According to the third quarter report, the fund has been hit with total losses of 0.47 percent so far this year, with the biggest hits coming in stocks. International equities lost 7.36 percent, global equities were off by 4.26 percent and U.S. equities lost 2.42 percent. Stocks represent 60 percent of the plan’s investments.
If the trend holds in the fourth quarter, it’ll be the first year in the red since 2009, when the fund lost 19.4 percent. In the past decade, the annual rate of return for the plan’s investments has been 8.69 percent.
Phillip Thomas, a Jackson-based attorney who has written about the retirement system’s woes on his blog, Mississippi Litigation Review, says one of the reasons PERS has so much of its funds in the stock market is because of what he considers an unreasonable annual rate of return.
Last year, the PERS governing board voted to cut its expected rate of return from 8 percent to 7.75 percent, but it still believes the pension will become 80 percent funded by 2042.
“Since bonds don’t yield anywhere close to that, they have to go chase returns in stocks,” Thomas said. “Ironically, bonds are still performing better than stocks because yields keep going down. Sixty percent in stocks is so risky right now.”
And it could get worse, he said.
“No one can explain where the growth in the market is going to come from. It could bounce around or slowly rise, but the next big move is probably down. In 2016 treasuries and gold have performed better than stocks. That’s a fear trade that suggests that people don’t trust the market.”
Last year, the plan’s investments earned 3.4 percent, and the funding level — the share of future obligations covered by current assets — decreased from 61 percent to 60.4 percent, according to its annual financial report released in December.
Mississippi’s defined-benefit pension system — which serves most state, county and municipal employees — has $16 billion in unfunded liabilities. That figure is likely to increase when this year’s annual report for fiscal 2016 — which ends July 1 — is released Oct. 27.

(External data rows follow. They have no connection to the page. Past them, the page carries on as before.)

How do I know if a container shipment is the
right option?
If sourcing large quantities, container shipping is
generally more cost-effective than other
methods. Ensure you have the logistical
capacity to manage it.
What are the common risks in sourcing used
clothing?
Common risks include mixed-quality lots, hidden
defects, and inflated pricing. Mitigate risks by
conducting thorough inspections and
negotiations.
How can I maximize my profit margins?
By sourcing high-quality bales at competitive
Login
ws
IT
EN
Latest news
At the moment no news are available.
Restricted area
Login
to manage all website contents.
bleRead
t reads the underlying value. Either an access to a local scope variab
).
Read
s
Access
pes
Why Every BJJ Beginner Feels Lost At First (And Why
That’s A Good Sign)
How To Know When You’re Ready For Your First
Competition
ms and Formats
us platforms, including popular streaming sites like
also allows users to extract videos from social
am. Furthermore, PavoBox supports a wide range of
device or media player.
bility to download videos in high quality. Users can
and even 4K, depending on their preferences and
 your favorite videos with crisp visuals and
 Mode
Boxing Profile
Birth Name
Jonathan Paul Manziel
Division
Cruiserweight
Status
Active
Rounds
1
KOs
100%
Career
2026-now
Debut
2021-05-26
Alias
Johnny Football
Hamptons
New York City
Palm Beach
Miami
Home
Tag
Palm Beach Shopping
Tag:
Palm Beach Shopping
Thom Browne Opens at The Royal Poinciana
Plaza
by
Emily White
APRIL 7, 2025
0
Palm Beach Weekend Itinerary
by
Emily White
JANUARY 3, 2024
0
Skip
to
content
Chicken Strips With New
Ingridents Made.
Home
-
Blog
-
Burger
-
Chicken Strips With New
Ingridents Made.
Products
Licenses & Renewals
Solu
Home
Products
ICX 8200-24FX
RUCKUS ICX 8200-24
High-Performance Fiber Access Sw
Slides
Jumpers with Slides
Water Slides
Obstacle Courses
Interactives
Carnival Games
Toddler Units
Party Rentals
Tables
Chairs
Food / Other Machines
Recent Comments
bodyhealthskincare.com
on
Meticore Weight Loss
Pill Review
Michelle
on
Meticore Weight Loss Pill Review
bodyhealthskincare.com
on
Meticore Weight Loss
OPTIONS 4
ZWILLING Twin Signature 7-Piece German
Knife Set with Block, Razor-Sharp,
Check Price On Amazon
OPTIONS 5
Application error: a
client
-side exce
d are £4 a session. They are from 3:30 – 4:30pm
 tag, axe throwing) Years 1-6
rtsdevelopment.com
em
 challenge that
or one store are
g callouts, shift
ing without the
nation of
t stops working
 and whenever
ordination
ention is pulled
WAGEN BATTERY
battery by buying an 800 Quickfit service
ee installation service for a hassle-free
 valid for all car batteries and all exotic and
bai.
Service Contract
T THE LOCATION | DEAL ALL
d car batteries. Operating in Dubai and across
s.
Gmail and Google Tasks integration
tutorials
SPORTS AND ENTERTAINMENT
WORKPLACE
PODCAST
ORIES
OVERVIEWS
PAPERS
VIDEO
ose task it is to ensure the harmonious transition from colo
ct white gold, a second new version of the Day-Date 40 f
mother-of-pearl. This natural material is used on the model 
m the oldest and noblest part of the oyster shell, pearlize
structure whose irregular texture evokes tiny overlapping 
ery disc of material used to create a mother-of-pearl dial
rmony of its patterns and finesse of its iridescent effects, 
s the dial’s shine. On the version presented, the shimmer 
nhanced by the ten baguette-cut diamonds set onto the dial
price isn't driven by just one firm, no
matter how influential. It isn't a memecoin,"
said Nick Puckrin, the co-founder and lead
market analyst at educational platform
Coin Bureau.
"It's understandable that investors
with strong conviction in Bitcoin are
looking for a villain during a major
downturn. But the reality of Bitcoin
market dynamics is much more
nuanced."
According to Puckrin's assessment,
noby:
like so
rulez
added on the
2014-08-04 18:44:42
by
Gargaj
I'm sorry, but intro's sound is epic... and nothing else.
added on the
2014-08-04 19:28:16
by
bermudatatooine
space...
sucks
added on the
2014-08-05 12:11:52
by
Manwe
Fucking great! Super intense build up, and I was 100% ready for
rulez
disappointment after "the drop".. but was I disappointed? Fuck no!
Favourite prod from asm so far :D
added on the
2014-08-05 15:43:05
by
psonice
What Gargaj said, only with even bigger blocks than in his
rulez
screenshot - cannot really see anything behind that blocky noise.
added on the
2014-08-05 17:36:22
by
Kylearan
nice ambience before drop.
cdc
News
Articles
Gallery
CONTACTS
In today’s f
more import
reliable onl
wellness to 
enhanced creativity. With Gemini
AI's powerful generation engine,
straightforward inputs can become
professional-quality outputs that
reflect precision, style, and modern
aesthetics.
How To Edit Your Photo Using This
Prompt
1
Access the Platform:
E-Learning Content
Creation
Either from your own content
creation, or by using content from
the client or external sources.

Another number to watch for Mississippi’s pension system will be the total number of retirees. That figure increased from 93,504 to 99,096 in fiscal 2015. According to the last financial report, only 37.8 percent of active employees who are part of PERS are younger than 40. Employees in the plan before 2007 can retire with 25 years’ service, at age 60. Those who entered it after 2007 need 30 years at age 60 to qualify for benefits.
Despite the obvious danger signs, there is little appetite for reform, Thomas says.
“I think it’s going to take a catastrophe for the legislature to act,” Thomas said. “It’s already underfunded. How underfunded does it have to get for them to act?
“I tried to talk to a legislator about it a few years ago and he had no idea what I was talking about. Most don’t understand it,” he said. “The ones who do don’t have the courage to act.”